She sat and stared out over the black sea, lighted fitfully by the distant lightning. There, she pronounced sentence upon him—and herself. There was no place for him in her world. He should feel her disdain—he should suffer for his presumption. Presumption? In what way had he offended? She put her hands to her eyes but her lips smiled—smiled with the memory of the kiss she had returned!
"What a fool! What a fool I am," she cried aloud, springing up resolutely. "I must forget. I told him I couldn't, but I—I can." Half way across the room she stopped, her hands clenched fiercely. "If—if Karl were only such as he!" she moaned.
She went to her dressing table and resolutely unlocked one of the drawers, as one would open a case in which the most precious of treasures was kept. A cautious, involuntary glance over her shoulder, and then she ran her hand into the bottom of the drawer.

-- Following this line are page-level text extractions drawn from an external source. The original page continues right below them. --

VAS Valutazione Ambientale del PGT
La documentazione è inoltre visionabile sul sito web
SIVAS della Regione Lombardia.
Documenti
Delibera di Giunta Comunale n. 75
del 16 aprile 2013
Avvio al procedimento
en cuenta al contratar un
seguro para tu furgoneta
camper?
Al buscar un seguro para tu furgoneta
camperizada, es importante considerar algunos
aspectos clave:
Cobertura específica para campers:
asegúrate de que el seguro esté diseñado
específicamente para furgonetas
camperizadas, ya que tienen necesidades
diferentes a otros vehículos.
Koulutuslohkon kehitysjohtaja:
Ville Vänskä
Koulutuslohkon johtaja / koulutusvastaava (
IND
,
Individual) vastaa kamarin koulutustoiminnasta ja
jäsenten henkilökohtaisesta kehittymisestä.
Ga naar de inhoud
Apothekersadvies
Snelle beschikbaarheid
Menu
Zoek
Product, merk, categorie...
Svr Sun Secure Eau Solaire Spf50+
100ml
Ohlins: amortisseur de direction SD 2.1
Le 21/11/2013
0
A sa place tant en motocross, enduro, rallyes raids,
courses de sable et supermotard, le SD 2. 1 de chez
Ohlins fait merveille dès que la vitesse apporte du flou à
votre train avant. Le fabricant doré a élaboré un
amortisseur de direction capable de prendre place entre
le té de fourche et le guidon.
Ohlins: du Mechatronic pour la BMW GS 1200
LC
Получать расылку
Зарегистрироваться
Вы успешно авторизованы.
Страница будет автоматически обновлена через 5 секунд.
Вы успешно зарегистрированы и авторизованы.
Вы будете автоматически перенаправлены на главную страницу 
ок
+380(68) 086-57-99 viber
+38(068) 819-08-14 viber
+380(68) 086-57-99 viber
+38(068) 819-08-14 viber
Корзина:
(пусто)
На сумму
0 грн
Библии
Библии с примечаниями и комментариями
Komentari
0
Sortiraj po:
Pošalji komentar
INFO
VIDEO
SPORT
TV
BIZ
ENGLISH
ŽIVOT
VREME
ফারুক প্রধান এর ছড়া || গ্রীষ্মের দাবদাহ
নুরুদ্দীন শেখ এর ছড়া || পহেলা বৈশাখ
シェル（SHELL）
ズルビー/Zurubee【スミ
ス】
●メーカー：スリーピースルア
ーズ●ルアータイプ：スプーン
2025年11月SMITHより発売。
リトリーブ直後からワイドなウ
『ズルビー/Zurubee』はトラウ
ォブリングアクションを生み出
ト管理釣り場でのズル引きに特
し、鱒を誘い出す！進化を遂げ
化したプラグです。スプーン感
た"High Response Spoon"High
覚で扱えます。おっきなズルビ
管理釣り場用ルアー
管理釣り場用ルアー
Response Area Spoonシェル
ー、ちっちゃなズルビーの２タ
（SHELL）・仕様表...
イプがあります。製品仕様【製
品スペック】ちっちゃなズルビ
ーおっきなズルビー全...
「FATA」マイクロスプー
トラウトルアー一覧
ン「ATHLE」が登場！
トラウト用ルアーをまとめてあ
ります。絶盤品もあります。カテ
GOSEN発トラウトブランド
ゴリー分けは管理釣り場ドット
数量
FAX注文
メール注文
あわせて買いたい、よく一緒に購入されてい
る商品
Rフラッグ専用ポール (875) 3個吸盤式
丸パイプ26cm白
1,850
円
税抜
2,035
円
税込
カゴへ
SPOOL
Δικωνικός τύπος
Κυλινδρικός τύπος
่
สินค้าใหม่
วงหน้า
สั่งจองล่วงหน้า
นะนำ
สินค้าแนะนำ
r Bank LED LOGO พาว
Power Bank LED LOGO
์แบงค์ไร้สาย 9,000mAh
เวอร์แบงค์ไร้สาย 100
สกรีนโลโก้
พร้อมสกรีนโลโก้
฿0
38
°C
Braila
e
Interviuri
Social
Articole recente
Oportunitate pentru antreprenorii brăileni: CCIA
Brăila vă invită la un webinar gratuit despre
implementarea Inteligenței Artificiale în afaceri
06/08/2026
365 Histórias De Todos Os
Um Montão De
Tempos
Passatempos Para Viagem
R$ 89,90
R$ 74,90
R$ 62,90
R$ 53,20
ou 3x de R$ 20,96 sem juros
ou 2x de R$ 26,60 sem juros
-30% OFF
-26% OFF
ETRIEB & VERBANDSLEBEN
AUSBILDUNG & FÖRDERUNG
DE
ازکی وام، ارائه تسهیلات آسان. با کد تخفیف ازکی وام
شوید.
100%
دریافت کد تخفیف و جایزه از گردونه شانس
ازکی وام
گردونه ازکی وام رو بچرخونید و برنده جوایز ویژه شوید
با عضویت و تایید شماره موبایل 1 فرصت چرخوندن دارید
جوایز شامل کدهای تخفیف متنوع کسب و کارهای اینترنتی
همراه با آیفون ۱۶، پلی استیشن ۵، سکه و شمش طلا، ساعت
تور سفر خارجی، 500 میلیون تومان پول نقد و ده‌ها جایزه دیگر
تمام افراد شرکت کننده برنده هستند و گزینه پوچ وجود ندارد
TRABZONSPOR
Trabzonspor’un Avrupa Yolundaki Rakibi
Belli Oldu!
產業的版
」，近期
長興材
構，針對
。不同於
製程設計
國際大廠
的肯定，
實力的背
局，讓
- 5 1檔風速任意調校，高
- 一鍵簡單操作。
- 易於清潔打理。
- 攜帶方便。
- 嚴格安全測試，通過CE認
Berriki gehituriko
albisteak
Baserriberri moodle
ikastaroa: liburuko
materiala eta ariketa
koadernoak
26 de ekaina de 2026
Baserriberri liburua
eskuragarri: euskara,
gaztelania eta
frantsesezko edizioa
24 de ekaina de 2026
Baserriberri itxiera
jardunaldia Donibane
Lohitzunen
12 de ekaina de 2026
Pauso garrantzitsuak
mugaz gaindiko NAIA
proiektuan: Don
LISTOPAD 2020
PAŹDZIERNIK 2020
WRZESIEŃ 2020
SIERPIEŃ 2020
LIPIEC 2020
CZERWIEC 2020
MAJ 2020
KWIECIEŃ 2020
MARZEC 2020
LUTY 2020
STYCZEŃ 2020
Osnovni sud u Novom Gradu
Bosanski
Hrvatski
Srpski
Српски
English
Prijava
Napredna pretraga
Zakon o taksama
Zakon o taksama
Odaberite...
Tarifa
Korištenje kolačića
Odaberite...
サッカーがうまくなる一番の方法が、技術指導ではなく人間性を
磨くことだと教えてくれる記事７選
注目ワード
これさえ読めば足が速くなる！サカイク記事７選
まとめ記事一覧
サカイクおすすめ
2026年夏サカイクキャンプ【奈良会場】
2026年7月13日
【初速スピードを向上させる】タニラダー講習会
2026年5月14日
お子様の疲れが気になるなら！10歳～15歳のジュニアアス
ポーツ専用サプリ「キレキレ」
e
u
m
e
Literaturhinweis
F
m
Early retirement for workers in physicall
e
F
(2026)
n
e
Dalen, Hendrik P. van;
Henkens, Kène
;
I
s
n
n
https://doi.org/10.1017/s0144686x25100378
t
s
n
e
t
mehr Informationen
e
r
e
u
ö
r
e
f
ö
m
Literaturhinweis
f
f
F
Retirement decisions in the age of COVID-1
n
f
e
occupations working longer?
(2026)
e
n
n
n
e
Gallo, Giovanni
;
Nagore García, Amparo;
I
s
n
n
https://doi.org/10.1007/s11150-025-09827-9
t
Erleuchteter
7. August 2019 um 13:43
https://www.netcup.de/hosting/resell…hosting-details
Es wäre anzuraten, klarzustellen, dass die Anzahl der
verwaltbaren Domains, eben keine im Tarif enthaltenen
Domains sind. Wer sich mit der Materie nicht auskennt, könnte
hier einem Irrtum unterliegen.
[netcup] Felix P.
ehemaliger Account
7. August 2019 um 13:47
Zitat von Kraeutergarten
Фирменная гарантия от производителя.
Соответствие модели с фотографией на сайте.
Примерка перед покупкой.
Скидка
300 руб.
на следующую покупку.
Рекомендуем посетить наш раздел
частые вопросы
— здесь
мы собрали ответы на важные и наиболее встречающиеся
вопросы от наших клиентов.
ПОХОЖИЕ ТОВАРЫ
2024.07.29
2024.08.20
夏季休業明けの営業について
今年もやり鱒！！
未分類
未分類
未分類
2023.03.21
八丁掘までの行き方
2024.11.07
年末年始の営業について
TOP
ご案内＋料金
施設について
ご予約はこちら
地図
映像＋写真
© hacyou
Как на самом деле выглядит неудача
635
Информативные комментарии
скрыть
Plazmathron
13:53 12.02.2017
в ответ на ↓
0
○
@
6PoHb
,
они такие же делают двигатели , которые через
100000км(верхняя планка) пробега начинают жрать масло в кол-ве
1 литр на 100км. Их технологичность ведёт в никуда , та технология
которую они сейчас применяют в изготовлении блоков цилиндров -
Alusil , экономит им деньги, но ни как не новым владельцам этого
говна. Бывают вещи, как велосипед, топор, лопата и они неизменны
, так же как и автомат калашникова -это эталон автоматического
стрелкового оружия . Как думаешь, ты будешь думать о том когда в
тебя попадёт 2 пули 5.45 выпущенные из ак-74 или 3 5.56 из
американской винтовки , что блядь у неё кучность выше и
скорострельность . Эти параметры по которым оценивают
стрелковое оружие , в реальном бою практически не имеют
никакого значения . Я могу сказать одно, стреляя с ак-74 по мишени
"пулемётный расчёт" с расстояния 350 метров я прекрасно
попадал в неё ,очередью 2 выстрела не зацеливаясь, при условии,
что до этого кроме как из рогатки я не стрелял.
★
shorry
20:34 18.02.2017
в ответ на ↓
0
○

"It was so silly of me," she muttered. "I shall not keep them for him." The drawer was partly filled with cigarettes. She took one from among the rest and placed its tip in her red lips, a reckless light in her eyes. A match was struck and then her hand seemed to be in the clutch of some invisible force. The light flickered and died in her fingers. A blush suffused her face, her eyes, her neck. Then with a guilty, shamed, tender smile she dropped the cigarette into the drawer. She turned the key.
"No," she said to herself, "I told him that I was keeping them for him."